Pierre Alechinsky - Le monde perdu - 1959

Je suis allée dans un monde, un autre monde, un monde perdu, un monde sur lequel la vie est affreuse. Ce monde était aveugle, l’atmosphère était sinistre …
J’avais peur, peur de ces gens qui me regardaient de leurs yeux ronds, je n’oublierai jamais ces regards plein de haine et m’enviant de venir d’un autre monde, un monde meilleur où les sourires sont présents. Je me demandais ce qui rendait les habitants de ce monde si malheureux. Ces visages étaient si bouleversants, la peur montait en moi, je tremblais de tous mes membres, je ne distinguais pas un seul sourire sur ces visages morts parmi la foule, je ne savais pas non plus pourquoi ces gens marchaient dans une seule et même direction, sans un mot, sans un geste, alignés comme des soldats me contournant de part et d’autre. Mais quel était leur but ? Et puis, les suivant du regard, j’aperçus un trou noir au dessus d’une colline, un trou dont on ne voyait pas la fin.
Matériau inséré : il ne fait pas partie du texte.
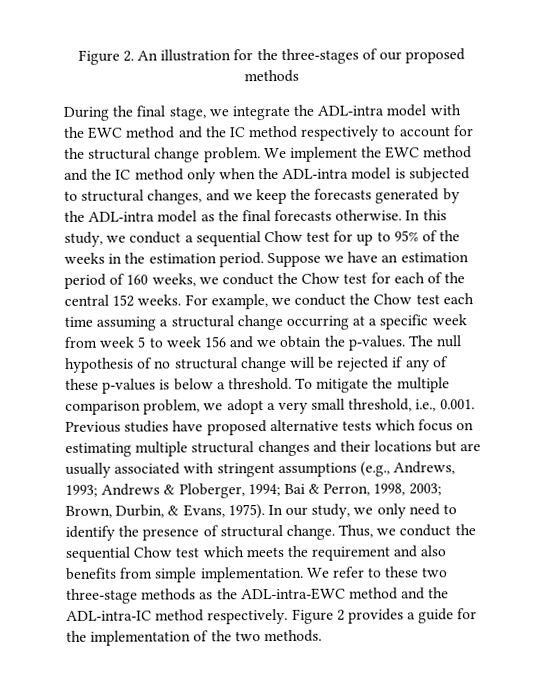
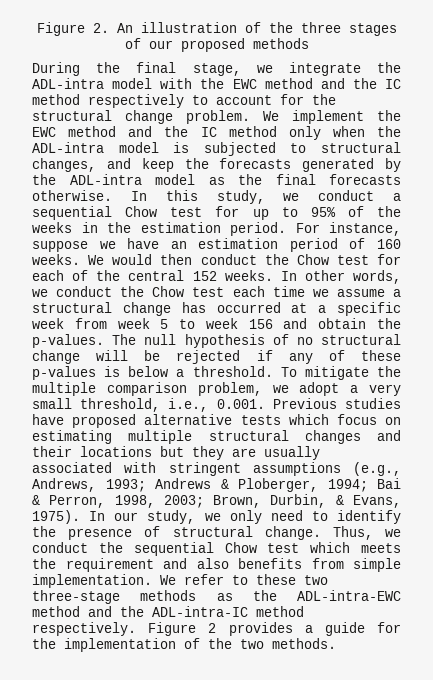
[233,48,359,64] for the three-stages -> [244,22,397,36] of the three stages
[232,193,253,201] we -> (131, 163) none
[266,252,321,268] Suppose -> [295,222,401,236] [32,241,88,252] For instance, suppose
[151,273,219,287] weeks, we -> [32,254,193,265] weeks. We would then
[184,294,268,310] For example, -> [280,270,401,284] In other words,
[96,316,157,331] assuming -> [312,289,385,297] we assume
[285,315,349,330] occurring -> [181,302,281,313] has occurred
[256,339,277,348] we -> (308, 323) none
(458, 446) none -> [192,446,224,460] they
Les gens s’y jetaient d’eux-mêmes, un par un, laissant leur vie derrière eux, la sacrifiant sans se retourner, sans regrets. Je n’entendais ni cris ni hurlements lors de leur sacrifice. J’ai alors pris mes jambes à mon cou et j’ai essayé de faire demi-tour, mais des bras me retenaient et m’empêchaient de m’éloigner de ce trou. Ils me retenaient pour m’emporter avec eux, je ne pouvais me débattre ni même pousser un cri. J’approchais du trou noir, serrée et compressée par tous ces bras qui me maintenaient. Mon cœur se serrait, je transpirais et j’avais du mal à respirer. Petit à petit on y arrivait, devant ce trou. On y était. Les bras me soulevèrent au dessus. J’ai lancé un dernier regard là, en bas, il n’y avait pas de fin dans ce tourbillon de malheur. J’ai préféré fermer les yeux, puis le silence s’est fait.
Quand je les ai ouverts, j’étais heureuse de constater que ce que je venais de vivre n’était qu’un vulgaire cauchemar.